Le placenta s’échappa et tomba sur les chiffons propres qui couvraient le lit.
Le bébé poussa un cri, un geignement plutôt que le cri vigoureux de l’enfant né à terme. Le pauvre était toujours aussi décharné, mais il respirait, et presque tous les chemins de sa vie d’enfant le montraient désormais dans les bras paternels tandis que tous les trois – le père, la mère et le fils – se tenaient ensemble sur la falaise surplombant le fleuve.
*
Le choc d’une hache s’abattant sur du bois retentit et Alvin émergea des profondeurs de sa concentration. Il avait travaillé des heures et des heures sur les poumons du bébé, mais l’enfant avait trouvé moyen de survivre et c’était à présent terminé.
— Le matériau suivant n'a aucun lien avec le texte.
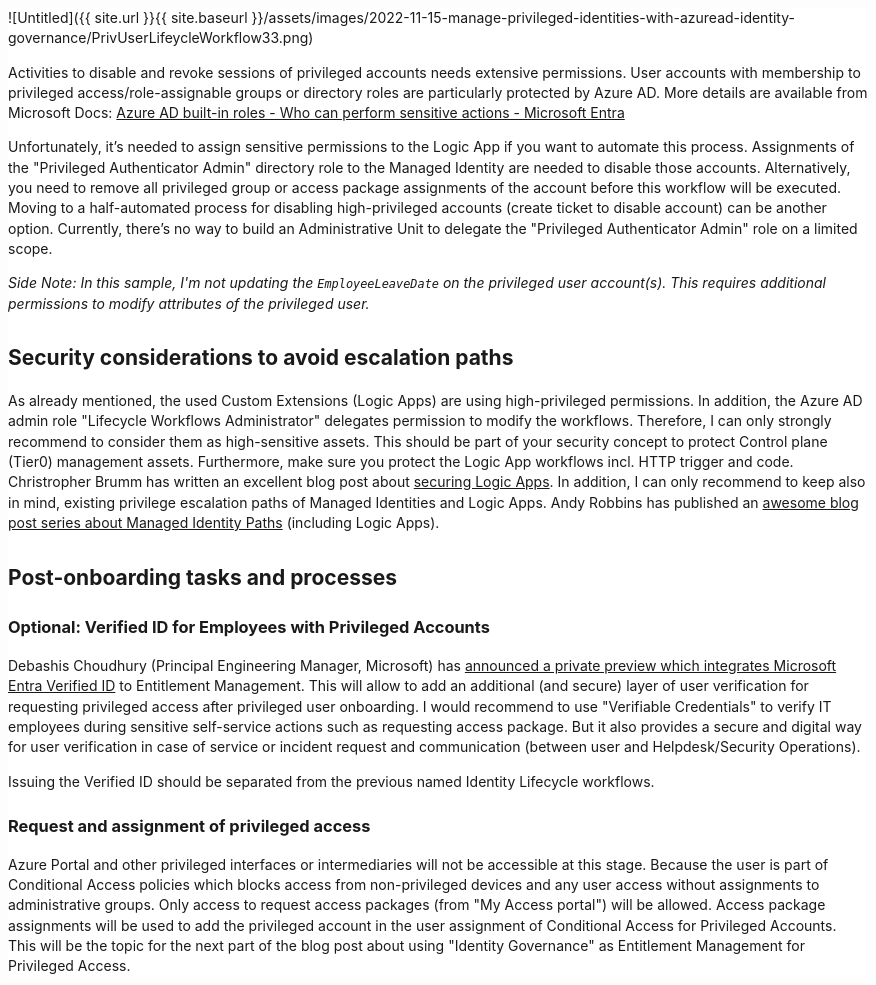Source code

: ![Untitled]({{ site.url }}{{ site.baseurl }}/assets/images/2022-11-15-manage-privileged-identities-with-azuread-identity-governance/PrivUserLifeycleWorkflow33.png)

Activities to disable and revoke sessions of privileged accounts needs extensive permissions.
User accounts with membership to privileged access/role-assignable groups or directory roles are particularly protected by Azure AD. More details are available from Microsoft Docs: [Azure AD built-in roles - Who can perform sensitive actions - Microsoft Entra](https://learn.microsoft.com/en-us/azure/active-directory/roles/permissions-reference?WT.mc_id=AZ-MVP-5003945#who-can-perform-sensitive-actions)

Unfortunately, it’s needed to assign sensitive permissions to the Logic App if you want to automate this process. Assignments of the "Privileged Authenticator Admin" directory role to the Managed Identity are needed to disable those accounts. Alternatively, you need to remove all privileged group or access package assignments of the account before this workflow will be executed.
Moving to a half-automated process for disabling high-privileged accounts (create ticket to disable account) can be another option. Currently, there’s no way to build an Administrative Unit to delegate the "Privileged Authenticator Admin" role on a limited scope.

_Side Note: In this sample, I'm not updating the `EmployeeLeaveDate` on the privileged user account(s). This requires additional permissions to modify attributes of the privileged user._

## Security considerations to avoid escalation paths

As already mentioned, the used Custom Extensions (Logic Apps) are using high-privileged permissions. In addition, the Azure AD admin role "Lifecycle Workflows Administrator" delegates permission to modify the workflows. Therefore, I can only strongly recommend to consider them as high-sensitive assets. This should be part of your security concept to protect Control plane (Tier0) management assets. Furthermore, make sure you protect the Logic App workflows incl. HTTP trigger and code. Christropher Brumm has written an excellent blog post about [securing Logic Apps](https://chris-brumm.medium.com/logic-apps-and-azure-active-directory-a3857c9e3951). In addition, I can only recommend to keep also in mind, existing privilege escalation paths of Managed Identities and Logic Apps. Andy Robbins has published an [awesome blog post series about Managed Identity Paths](https://posts.specterops.io/managed-identity-attack-paths-part-2-logic-apps-52b29354fc54) (including Logic Apps).

## Post-onboarding tasks and processes

### Optional: Verified ID for Employees with Privileged Accounts

Debashis Choudhury (Principal Engineering Manager, Microsoft) has [announced a private preview which integrates Microsoft Entra Verified ID](https://twitter.com/MrDebChoudhury/status/1558174911520157697) to Entitlement Management. This will allow to add an additional (and secure) layer of user verification for requesting privileged access after privileged user onboarding. I would recommend to use "Verifiable Credentials" to verify IT employees during sensitive self-service actions such as requesting access package. But it also provides a secure and digital way for user verification in case of service or incident request and communication (between user and Helpdesk/Security Operations).

Issuing the Verified ID should be separated from the previous named Identity Lifecycle workflows.

### Request and assignment of privileged access

Azure Portal and other privileged interfaces or intermediaries will not be accessible at this stage. Because the user is part of Conditional Access policies which blocks access from non-privileged devices and any user access without assignments to administrative groups. Only access to request access packages (from "My Access portal") will be allowed. Access package assignments will be used to add the privileged account in the user assignment of Conditional Access for Privileged Accounts. This will be the topic for the next part of the blog post about using "Identity Governance" as Entitlement Management for Privileged Access.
Le nouveau-né respirait tout seul. Le cordon était coupé. Et Alvin était surpris qu’il fasse encore jour. Il y avait sûrement passé la journée.
Il se releva de la pierre, tout ankylosé d’avoir gardé si longtemps la même position. Il s’approcha du bord de la falaise, s’attendant à voir un grand nombre d’arbres abattus.
Mais il ne vit qu’En-Vérité qui descendait la colline. À quoi avait-il consacré son temps ? À monter voir sans arrêt ce que faisait son ami ? Alvin ne pouvait-il pas se débrouiller tout seul ? Et au lieu des équipes de bûcherons qui auraient dû abattre des arbres, une seule hache était à l’œuvre, et maniée par un homme qui ne participait visiblement pas d’un plan de travail organisé.
Qu’avait donc fait En-Vérité de sa journée pendant qu’Alvin se démenait pour garder son bébé en vie ?
C’est seulement à l’instant où il allait lancer un cri impatient à l’avocat qu’il nota l’ombre d’En-Vérité, toujours aussi longue devant lui, vers le pied de la colline, vers l’ouest.
C’était encore le matin. Le petit matin. Quelques minutes seulement après qu’En-Vérité eut quitté Alvin. Étrangement, toutes ces heures de travail – et ses muscles endoloris lui disaient qu’il s’agissait forcément d’heures – avaient été comprimées en quelques minutes.
« En-Vérité ! lança-t-il. Attends ! »
L’avocat se retourna et suivit des yeux Alvin qui bondissait, glissait et dérapait le long de la pente pour le rejoindre.
« Qu’est-ce qui se passe ? demanda-t-il.
— Y a longtemps qu’on a causé ? »
En-Vérité le regarda comme s’il était fou. « Trois minutes.
— J’ai réussi, dit Alvin. J’connais pas comment j’ai fait ça, mais durant ces minutes je l’ai fait.
— Fait quoi ?
— L’bébé est né. Il respire. Il est vivant. »
En-Vérité comprit alors. « Que Dieu en soit remercié. Alvin.
— Oui, dit le forgeron. J’remercie Djeu. »
Puis il fondit en larmes et pleura dans les bras de son ami.